Ausländerfeindliche Stimmungen unter Russlanddeutschen?

26.1.2016, 06:00 Uhr
250 Russlanddeutsche haben am Nürnberger Hauptmarkt wegen einer angeblichen Vergewaltigung in Berlin demonstriert.

© Michael Matejka 250 Russlanddeutsche haben am Nürnberger Hauptmarkt wegen einer angeblichen Vergewaltigung in Berlin demonstriert.

Die NN-Lokalredaktion hat mit der evangelischen Seelsorgerin, Slawistin und Historikerin Sabine Arnold (54) gesprochen.

Der soziale Frieden scheint brüchig zu sein.

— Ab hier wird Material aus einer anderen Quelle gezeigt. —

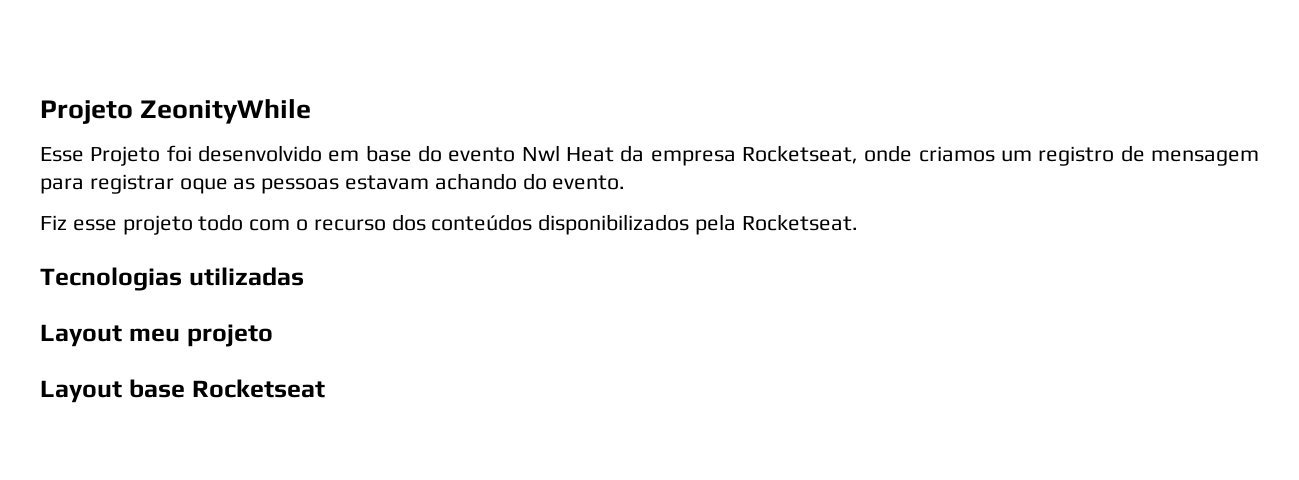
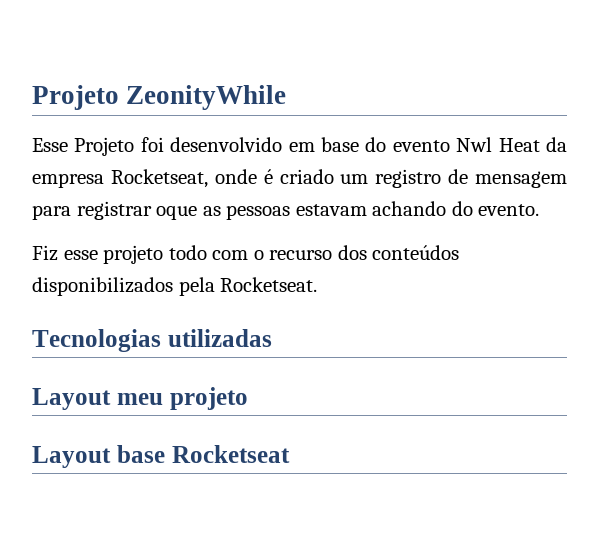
[918,146,995,162] criamos -> [263,169,334,184] é criado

Hat sie das überrascht?

Arnold: Ich bin zwar geschockt, aber ich weiß auch, dass 20 Prozent der Russlanddeutschen bei uns nicht wirklich angekommen sind. 80 Prozent sind bestens integriert, mit Beruf, Haus, Auto, sie sind oft hochqualifiziert. Eine Minderheit hat den Anschluss leider verpasst. Bei ihr fallen dann solche von dem Berliner Pegida-Ableger weiterverbreiteten Gerüchte auf fruchtbaren Boden.

Was genau wurde hier versäumt?

Arnold: Wir haben es versäumt, die Menschen der großen Einwanderungswelle aus den GUS-Staaten Anfang der 1990er Jahre beruflich zu integrieren, ihnen ausreichende politische Bildung mitzugeben, sie für unsere Demokratie zu gewinnen. Man dachte, das sind doch Deutsche, und hat dabei vergessen, dass sie mit ganz anderen politischen und kulturellen Prägungen zu uns kamen. Ihre Vorfahren haben über 200 Jahre in Russland und in der Sowjetunion gelebt. Es gab keine Aufklärung, der Sowjetstaat war totalitär, die Menschen mussten sich in dieses System einfügen.

Ausländerfeindliche Stimmungen unter Russlanddeutschen?

© Foto: Fengler

Hat sich auf dem Hauptmarkt wirklich nur eine Minderheit artikuliert?

Arnold: In Nürnberg gibt es knapp 40.000 Menschen, die Russisch sprechen. Bei der Demonstration am Sonntag war also nicht einmal ein Prozent dieser Menschen versammelt. Das muss man wissen, um die Sache im ersten Schrecken nicht überzubewerten.

Angetrieben wurde der Protest durch das Gerücht, eine 13-jährige Russlanddeutsche sei von Flüchtlingen vergewaltigt worden. Verbreitet hat es das russische Staatsfernsehen. Was sagen Sie dazu?

Arnold: Es ist längst gängige Praxis im russischen Fernsehen, Bilder aus dem Zusammenhang zu reißen. Schon im Ukraine-Krieg hat man diese Erfahrung gemacht. Im aktuellen Fall hat ein blutjunger russischer Korrespondent Fremdmaterial zusammengebastelt. Warum er das tut? Da kann ich nur spekulieren. Aber es bleibt immer etwas hängen, sagt ein Sprichwort. Eine sehr gefährliche Sache.

Sind russische Sender vor Ort so wichtig für die Aussiedler?

Arnold: Für diejenigen, die einen sozialen Abstieg hinter sich haben, leider ja. Wir merken das, wenn sie uns erzählen, wie wunderbar Putin zu Hause aufgeräumt hat. Solche einfachen Lösungen begeistern Menschen, die nie gelernt haben, politisch zu reflektieren und auf die Demokratie zu vertrauen. Deshalb sagen sie, die deutsche Polizei müsse endlich aufräumen, sonst würden sie das selbst übernehmen. Und sie haben diffuse Ängste vor allem, was ihnen fremd ist. Teile sind wohl auf dem Weg in die Radikalisierung.

Kann es sein, dass sich viele in Konkurrenz zu den Asylbewerbern sehen?

Arnold: Einfach ausgedrückt: Wer selbst am untersten Rand der Gesellschaft steht wie die erwähnten 20 Prozent der Russlanddeutschen, wer nur schlecht bezahlte Jobs bekommt, der fürchtet schnell, dass ihm die Flüchtlinge das bisschen Wurst auf seinem Brot auch noch wegnehmen.